Perhaps Evan should also have waited until they developed a way to record the past without erasing it in the process. But by then it may have been too late for the families of the victims, who would benefit from those memories the most. Evan was forever struggling with the competing claims between the past and the present.
Lillian C. Chang-Wyeth:
I took my first trip five years ago, just as Dr. Wei first began to send people back.
I went to January 6, 1941, the day after my aunt was captured.
I arrived on a field surrounded by a complex of brick buildings. It was very cold. I don’t know exactly how cold, but Harbin in January usually stayed far below zero degrees Fahrenheit. Dr. Wei had taught me how to move with my mind only, but it was still shocking to suddenly find yourself in a place with no physical presence while feeling everything, a ghost. I was still getting used to moving around when I heard a loud whack, whack sound behind me.
I turned around and saw a line of Chinese prisoners standing in the field. They were chained together by their legs and wore just a thin layer of rags. But what struck me was that their arms were left bare, and they held them out in the freezing wind.
A Japanese officer walked in front of them, striking their frozen arms with a short stick. Whack, whack.
Interview with Shiro Yamagata, former member of Unit 731, courtesy of Nippon Broadcasting Co.
[Yamagata and his wife sit on chairs behind a long folding table. He is in his nineties. His hands are folded in front of him on the table, as are his wife’s. He keeps his face placid and does not engage in any histrionics. His voice is frail but clear underneath that of the translator’s.]
We marched the prisoners outside with bare arms so that the arms would freeze solid quicker in the Manchurian air.
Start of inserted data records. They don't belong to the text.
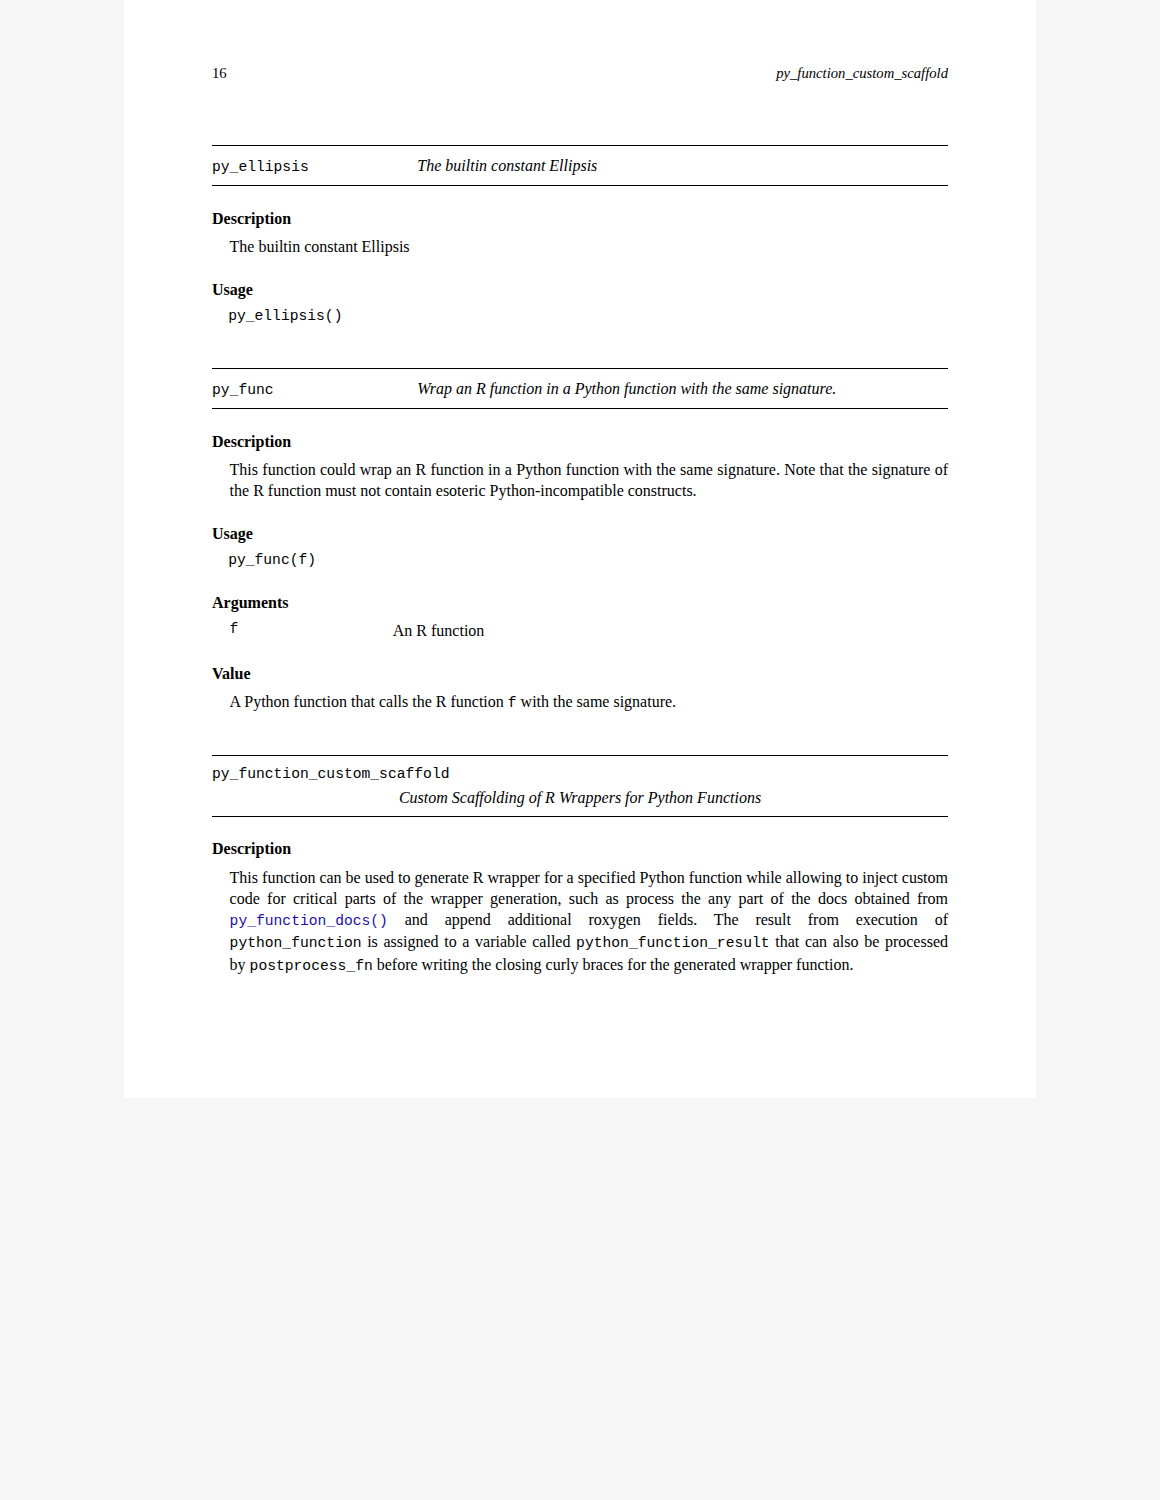16 py_function_custom_scaffold
py_ellipsis The builtin constant Ellipsis
Description
The builtin constant Ellipsis
Usage
py_ellipsis()
py_func Wrap an R function in a Python function with the same signature.
Description
This function could wrap an R function in a Python function with the same signature. Note that the signature of the R function must not contain esoteric Python-incompatible constructs.
Usage
py_func(f)
Arguments
f
An R function
Value
A Python function that calls the R function f with the same signature.
py_function_custom_scaffold Custom Scaffolding of R Wrappers for Python Functions
Description
This function can be used to generate R wrapper for a specified Python function while allowing to inject custom code for critical parts of the wrapper generation, such as process the any part of the docs obtained from py_function_docs() and append additional roxygen fields. The result from execution of python_function is assigned to a variable called python_function_result that can also be processed by postprocess_fn before writing the closing curly braces for the generated wrapper function.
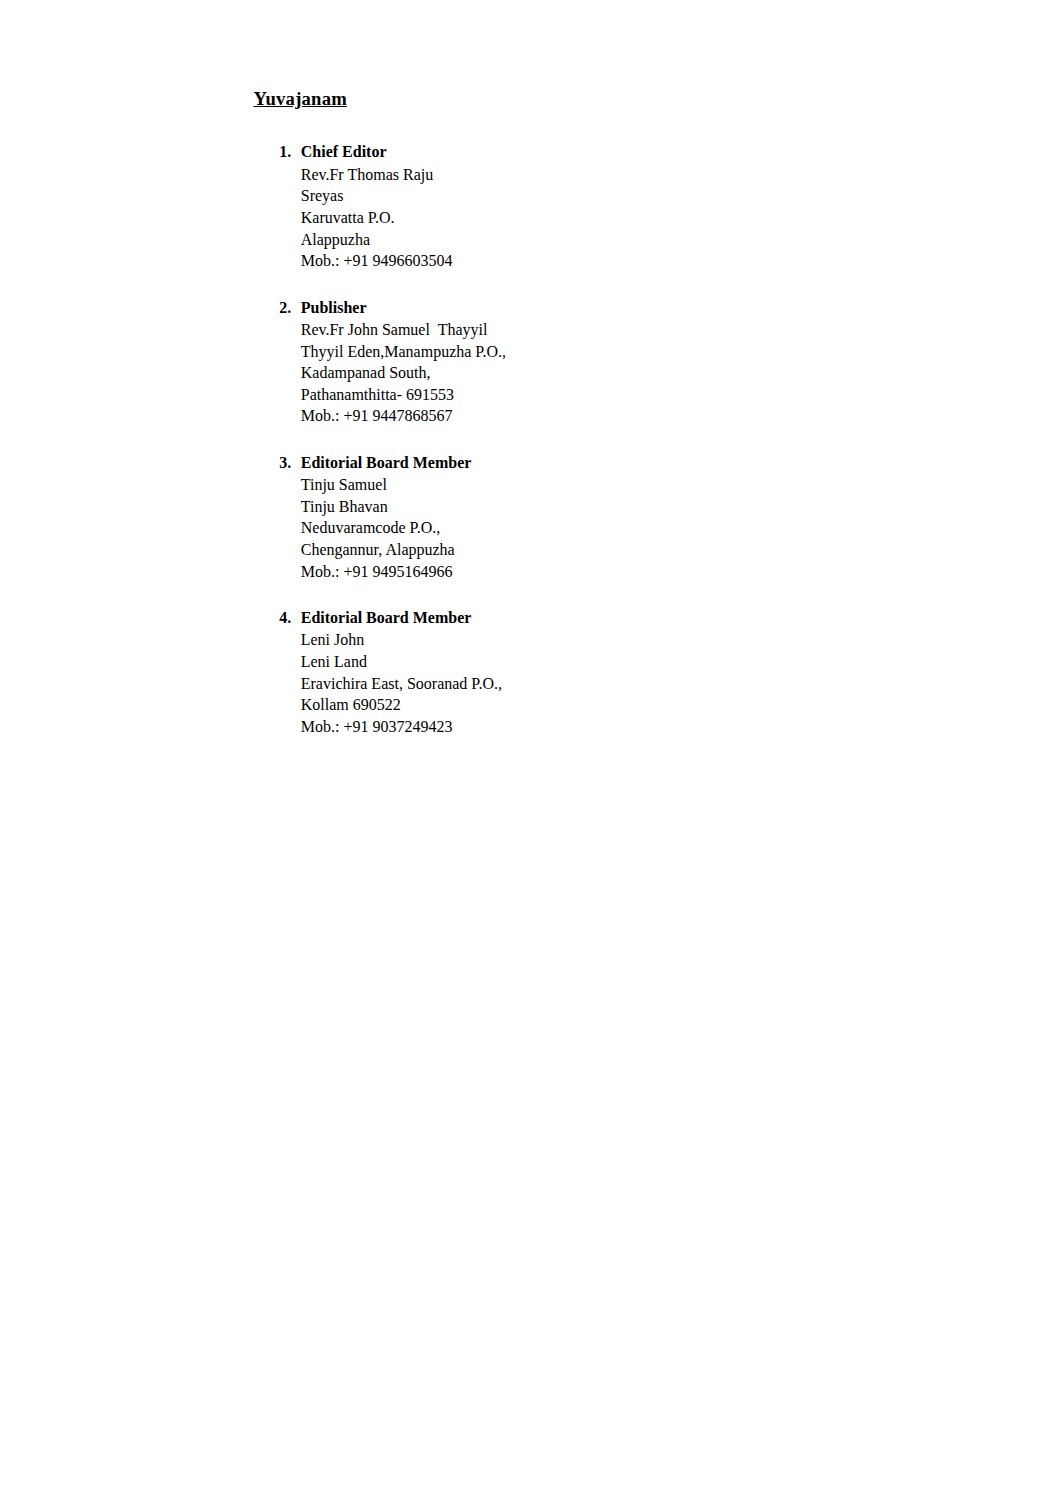Yuvajanam
Chief Editor Rev.Fr Thomas Raju Sreyas Karuvatta P.O. Alappuzha Mob.: +91 9496603504
Publisher Rev.Fr John Samuel Thayyil Thyyil Eden,Manampuzha P.O., Kadampanad South, Pathanamthitta- 691553 Mob.: +91 9447868567
Editorial Board Member Tinju Samuel Tinju Bhavan Neduvaramcode P.O., Chengannur, Alappuzha Mob.: +91 9495164966
Editorial Board Member Leni John Leni Land Eravichira East, Sooranad P.O., Kollam 690522 Mob.: +91 9037249423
It was very cold, and I did not like the times when it was my duty to march them out.
We sprayed the prisoners with water to create frostbite quicker. To make sure that the arms have been frozen solid, we would hit them with a short stick. If we heard a crisp whack, it meant that the arms were frozen all the way through and ready for the experiments. It sounded like whacking against a piece of wood.
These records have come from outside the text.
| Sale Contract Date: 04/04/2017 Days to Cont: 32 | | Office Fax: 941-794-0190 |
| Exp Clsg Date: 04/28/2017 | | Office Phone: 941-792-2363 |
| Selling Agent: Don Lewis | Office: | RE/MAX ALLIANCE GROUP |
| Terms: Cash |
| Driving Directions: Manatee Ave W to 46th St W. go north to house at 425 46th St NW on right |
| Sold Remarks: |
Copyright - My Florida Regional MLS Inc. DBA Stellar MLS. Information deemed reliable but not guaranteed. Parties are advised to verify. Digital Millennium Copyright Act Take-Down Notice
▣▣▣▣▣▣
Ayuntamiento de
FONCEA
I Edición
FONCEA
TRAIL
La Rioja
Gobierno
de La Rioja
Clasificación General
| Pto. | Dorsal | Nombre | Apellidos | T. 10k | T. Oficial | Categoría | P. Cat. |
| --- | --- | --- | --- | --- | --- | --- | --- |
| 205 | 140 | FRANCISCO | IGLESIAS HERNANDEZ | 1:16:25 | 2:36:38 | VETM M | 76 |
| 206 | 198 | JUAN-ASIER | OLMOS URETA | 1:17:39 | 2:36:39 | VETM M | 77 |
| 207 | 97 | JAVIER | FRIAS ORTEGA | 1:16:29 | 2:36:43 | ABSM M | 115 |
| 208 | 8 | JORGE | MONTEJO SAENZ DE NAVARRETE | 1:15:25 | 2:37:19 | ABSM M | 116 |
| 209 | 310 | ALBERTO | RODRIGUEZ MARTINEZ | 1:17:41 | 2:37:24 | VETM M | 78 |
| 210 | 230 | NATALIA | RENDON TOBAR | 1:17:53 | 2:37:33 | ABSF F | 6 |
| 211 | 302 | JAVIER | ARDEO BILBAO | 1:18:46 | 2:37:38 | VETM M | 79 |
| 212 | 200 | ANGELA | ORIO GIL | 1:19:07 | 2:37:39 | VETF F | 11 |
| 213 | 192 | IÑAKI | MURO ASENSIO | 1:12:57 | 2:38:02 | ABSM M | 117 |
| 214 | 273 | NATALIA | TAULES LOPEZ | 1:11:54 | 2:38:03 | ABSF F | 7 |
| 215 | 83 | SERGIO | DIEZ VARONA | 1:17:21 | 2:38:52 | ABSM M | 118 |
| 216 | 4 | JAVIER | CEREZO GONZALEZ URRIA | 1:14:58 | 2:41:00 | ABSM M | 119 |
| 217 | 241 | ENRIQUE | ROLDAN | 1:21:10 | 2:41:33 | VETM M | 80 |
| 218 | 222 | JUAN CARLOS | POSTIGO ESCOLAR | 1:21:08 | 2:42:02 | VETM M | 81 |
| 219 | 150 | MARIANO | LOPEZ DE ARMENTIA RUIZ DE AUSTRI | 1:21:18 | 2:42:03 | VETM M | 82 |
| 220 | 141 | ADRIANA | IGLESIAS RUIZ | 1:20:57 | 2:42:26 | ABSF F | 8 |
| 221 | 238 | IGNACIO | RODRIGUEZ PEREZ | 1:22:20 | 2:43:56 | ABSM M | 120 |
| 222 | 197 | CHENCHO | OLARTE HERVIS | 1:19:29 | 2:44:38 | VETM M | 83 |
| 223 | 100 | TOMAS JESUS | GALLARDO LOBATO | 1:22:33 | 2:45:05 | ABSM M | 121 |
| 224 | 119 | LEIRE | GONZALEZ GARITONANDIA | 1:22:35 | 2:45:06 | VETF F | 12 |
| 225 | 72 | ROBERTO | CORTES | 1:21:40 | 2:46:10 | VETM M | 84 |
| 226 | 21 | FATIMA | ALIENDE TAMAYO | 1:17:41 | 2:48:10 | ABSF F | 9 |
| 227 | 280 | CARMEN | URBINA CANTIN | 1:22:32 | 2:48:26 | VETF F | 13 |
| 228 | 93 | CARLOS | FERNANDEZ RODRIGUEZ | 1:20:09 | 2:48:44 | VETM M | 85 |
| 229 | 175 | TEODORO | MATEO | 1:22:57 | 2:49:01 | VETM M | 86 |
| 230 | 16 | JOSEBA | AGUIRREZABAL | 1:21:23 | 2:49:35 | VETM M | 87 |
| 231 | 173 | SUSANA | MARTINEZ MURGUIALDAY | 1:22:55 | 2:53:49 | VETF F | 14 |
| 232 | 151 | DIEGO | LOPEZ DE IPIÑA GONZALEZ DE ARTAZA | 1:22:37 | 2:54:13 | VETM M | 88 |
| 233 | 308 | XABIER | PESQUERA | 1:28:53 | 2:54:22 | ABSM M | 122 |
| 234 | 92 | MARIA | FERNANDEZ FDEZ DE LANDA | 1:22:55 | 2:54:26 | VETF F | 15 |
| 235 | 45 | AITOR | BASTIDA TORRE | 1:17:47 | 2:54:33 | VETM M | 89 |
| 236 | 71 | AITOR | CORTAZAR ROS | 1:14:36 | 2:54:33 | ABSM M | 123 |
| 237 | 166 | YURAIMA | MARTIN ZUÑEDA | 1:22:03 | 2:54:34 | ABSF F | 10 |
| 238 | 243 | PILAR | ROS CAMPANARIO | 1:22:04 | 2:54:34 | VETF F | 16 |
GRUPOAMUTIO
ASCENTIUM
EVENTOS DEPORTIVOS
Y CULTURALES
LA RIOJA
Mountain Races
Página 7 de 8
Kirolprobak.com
I thought that was why we called the prisoners maruta, wood logs. Hey, how many logs did you saw today? We’d joke with each other. Not many, just three small logs.
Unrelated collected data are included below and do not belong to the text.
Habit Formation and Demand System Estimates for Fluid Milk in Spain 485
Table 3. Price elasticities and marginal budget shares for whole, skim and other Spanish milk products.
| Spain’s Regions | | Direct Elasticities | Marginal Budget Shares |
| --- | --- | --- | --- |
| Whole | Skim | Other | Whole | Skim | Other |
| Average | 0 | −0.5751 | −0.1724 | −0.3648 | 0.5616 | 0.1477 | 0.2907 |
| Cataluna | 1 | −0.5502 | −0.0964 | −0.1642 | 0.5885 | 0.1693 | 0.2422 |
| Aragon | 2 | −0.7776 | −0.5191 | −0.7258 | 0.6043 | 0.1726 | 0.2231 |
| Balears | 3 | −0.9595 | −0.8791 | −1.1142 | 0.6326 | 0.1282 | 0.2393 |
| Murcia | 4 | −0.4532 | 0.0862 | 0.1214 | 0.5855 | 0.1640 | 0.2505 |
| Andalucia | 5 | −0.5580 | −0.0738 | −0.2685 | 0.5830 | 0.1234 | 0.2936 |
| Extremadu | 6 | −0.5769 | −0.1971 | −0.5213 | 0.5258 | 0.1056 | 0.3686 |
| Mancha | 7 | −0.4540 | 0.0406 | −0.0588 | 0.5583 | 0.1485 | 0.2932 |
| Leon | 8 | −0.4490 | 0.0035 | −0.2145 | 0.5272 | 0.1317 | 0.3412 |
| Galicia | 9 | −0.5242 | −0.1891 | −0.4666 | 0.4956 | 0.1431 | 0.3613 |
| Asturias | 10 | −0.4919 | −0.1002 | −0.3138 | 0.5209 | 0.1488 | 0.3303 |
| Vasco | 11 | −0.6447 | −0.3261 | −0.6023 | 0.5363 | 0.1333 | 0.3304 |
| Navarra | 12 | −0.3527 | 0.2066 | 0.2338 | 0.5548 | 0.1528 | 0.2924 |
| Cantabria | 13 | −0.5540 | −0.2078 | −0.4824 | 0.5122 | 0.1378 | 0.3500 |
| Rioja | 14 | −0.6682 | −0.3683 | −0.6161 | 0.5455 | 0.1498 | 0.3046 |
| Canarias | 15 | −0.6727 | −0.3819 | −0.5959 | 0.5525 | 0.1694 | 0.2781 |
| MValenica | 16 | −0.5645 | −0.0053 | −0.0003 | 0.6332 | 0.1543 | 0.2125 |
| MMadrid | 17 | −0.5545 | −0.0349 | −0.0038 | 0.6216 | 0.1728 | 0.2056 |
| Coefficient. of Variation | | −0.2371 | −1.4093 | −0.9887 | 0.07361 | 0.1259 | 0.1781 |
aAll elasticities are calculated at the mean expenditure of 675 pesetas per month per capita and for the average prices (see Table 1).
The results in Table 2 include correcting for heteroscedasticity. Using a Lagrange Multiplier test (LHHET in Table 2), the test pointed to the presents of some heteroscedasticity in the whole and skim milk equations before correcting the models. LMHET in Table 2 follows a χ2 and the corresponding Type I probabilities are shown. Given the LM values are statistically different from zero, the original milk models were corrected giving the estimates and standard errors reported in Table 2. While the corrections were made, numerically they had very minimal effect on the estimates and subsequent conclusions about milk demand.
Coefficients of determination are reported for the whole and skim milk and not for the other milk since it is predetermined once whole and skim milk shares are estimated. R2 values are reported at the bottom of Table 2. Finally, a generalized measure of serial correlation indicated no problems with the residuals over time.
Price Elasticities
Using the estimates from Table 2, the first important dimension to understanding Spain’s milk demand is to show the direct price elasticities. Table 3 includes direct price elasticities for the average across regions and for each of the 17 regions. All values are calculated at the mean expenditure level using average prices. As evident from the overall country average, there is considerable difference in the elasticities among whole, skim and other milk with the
We performed those experiments to study the effects of frostbite and extreme temperatures on the human body. They were valuable. We learned that the best way to treat frostbite is to immerse the limb in warm water, not rubbing it. It probably saved many Japanese soldiers’ lives. We also observed the effects of gangrene and disease as the frozen limbs died on the prisoners.
I heard that there were experiments where we increased the pressure in an airtight room until the person inside exploded, but I did not personally witness them.
I was one of a group of medical assistants who arrived in January 1941. In order to practice our surgery techniques, we performed amputations and other surgery on the prisoners. We used both healthy prisoners and prisoners from the frostbite experiments. When all the limbs had been amputated, the survivors were used to test biological weapons.
Once, two of my friends amputated a man’s arms and reattached them to opposite sides of his body. I watched but did not participate. I did not think it was a useful experiment.
Lillian C. Chang-Wyeth:
I followed the line of prisoners into the compound. I walked around to see if I could find my aunt.
I was very lucky, and after only about half an hour, I found where the women prisoners were kept. But when I looked through all the cells, I did not see a woman that looked like my aunt. I then continued walking around aimlessly, looking into all the rooms. I saw many specimen jars with preserved body parts. I remember that in one of the rooms I saw a very tall jar in which one half of a person’s body, cleaved vertically in half, was floating.